Genauso wie die seit einiger Zeit auf Days privatem Kanal auftauchenden Videos ist also auch das Buch kein bloßer Fan Service, sondern Teil einer Therapie zu der man ihr geraten hat. Das Ding muss irgendwie seit Ende 2013 in Arbeit gewesen sein. Leider ergab es sich, dass während der Projektlaufzeit etwas passierte, das zu den sowieso schon dunklen Kapiteln „Guild“ und „Geek & Sundry“ noch einen quasi „krönenden Abschluss“ erforderlich machte: Gamergate – die Kabale, die sich laut Selbstbeschreibung natürlich ausschließlich darum drehte, den Spielejournalismus von korrupten Einflüssen zu reinigen…

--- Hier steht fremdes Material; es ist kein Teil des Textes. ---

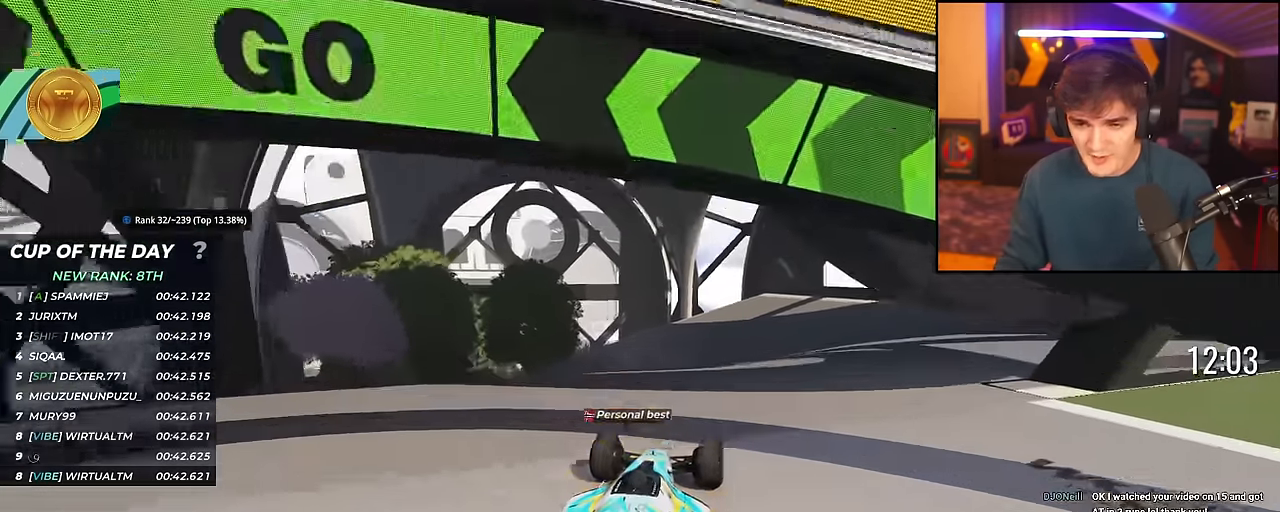
Gameplay with keyboard; each line is a JSON object with the keys held at the frame after it. "events" lists presses ("down") and releases ("up") of "brake", "down", "left", "right" and "up" between this image and that frame as [ms after this image, input, new state], when the widget could be followed in between. No other keys are recorded. Mouse input is not recorded. Key names are as the overlay labels them; some are game actions (e.g. jump) rather than physical keys.
{"keys": ["up"], "events": []}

Also: Man bekommt für das Geld ein ernsteres Buch, als man anhand der irreführenden Klappentexte vielleicht vermuten würde. Es ist auch Gottseidank nicht durchgängig so konfus geschrieben wie einer der Abschnitte zu Fan-Conventions, den Day vorab in einem Video verlas. Danach hatte ich ehrlich gesagt die heimliche Sorge, dass eine berufsmäßige Drehbuchschreiberein womöglich nicht in der Lage wäre, ein kohärentes Buch zu schreiben. Das hat sich so nicht bewahrheitet. Es ist gut lesbar.